Mesmo na pandemia, indústria gera 6,4 mil empregos em um ano

Números refletem trabalho desenvolvido pelo governo do Estado em conjunto com a Fiems

Desde que as primeiras contaminações pelo coronavírus começaram a ser registradas no Brasil, a ameaça de desemprego era revelada como uma das principais consequências da iminente crise econômica. Na indústria sul-mato-grossense, contudo, o cenário foi o inverso e, no período de março de 2020 a março de 2021, foram registradas 6.487 vagas formais de emprego, resultado de 67.516 contratações e 61.029 desligamentos.

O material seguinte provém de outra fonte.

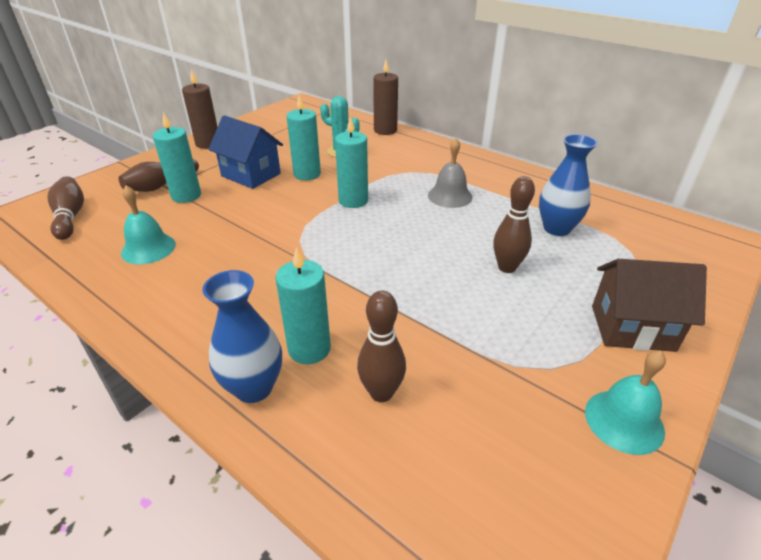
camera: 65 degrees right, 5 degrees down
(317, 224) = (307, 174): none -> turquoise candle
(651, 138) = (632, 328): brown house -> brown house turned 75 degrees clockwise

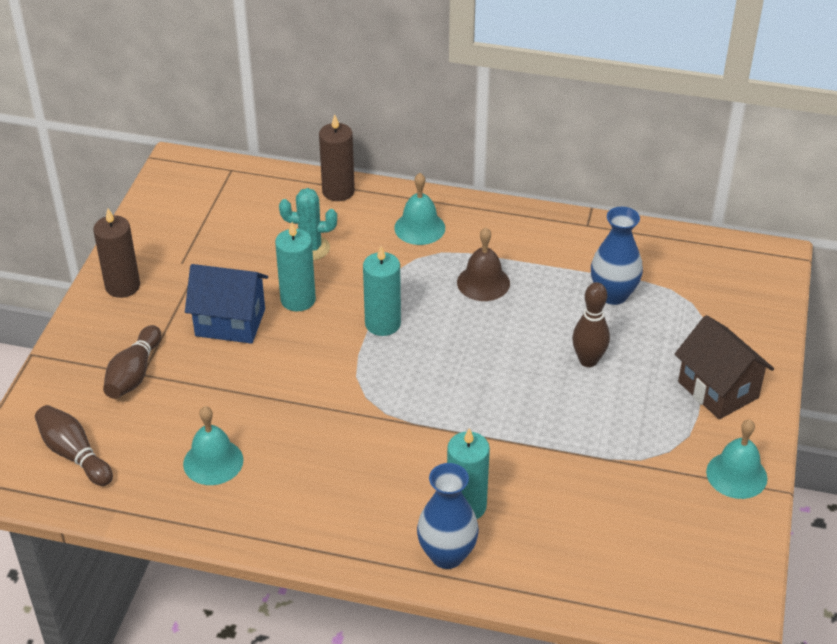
camera: 25 degrees left, 5 degrees up
(186, 195) = (182, 379): turquoise candle -> none
(381, 393) = (551, 520): brown bowling pin -> none
(425, 157) = (419, 228): none -> turquoise bell
(450, 196) = (483, 282): grey bell -> brown bell
(632, 328) = (718, 390): brown house -> brown house turned 75 degrees clockwise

Com isso, a indústria de Mato Grosso do Sul foi o segundo setor econômico que mais gerou empregos, ficando atrás apenas do comércio, que gerou 6.929 vagas formais. O segmento industrial ficou à frente do setor de serviços, que respondeu por 6.129 vagas, e agropecuário, que gerou 961 postos de trabalho. O resultado corresponde a 32% dos empregos criados em Mato Grosso do Sul no período.

Na avaliação do presidente da Fiems, Sérgio Longen, a indústria vem se ajustando às novas necessidades de produção decorrentes da pandemia e soube continuar produzindo, apesar das dificuldades.

“Nós tivemos um cenário favorável em 2020 e fomos surpreendidos pela nova onda da Covid-19 em 2021, mas de certa forma a indústria vem se ajustando. E isso acabou por dar uma tranquilidade para a população em termos de suprimento”, avalia Longen.

AMBIENTE FAVORÁVEL

Para o secretário de Meio Ambiente, Desenvolvimento Econômico, Produção e Agricultura Familiar, Jaime Verruck, os números refletem o trabalho desenvolvido pelo governo do Estado em conjunto com a Fiems para criar um ambiente favorável aos negócios. “E um dos pontos importantes é que temos um foco muito grande no emprego. E o emprego obriga à procura por qualificação e o Sistema S está pronto para essa questão”.

Eduardo Riedel, secretário de Infraestrutura, também reforçou as ações que permitiram a criação de novas vagas de emprego. “Nós usamos um bordão que sempre foi trocar impostos por emprego. E a Fiems nos ajudou a construir essa equação. Uma política fiscal mais arrojada gera oportunidades para a população. São oportunidades de emprego, de formação, de educação e aí entra todo o Sistema S dando suporte para esse ambiente”.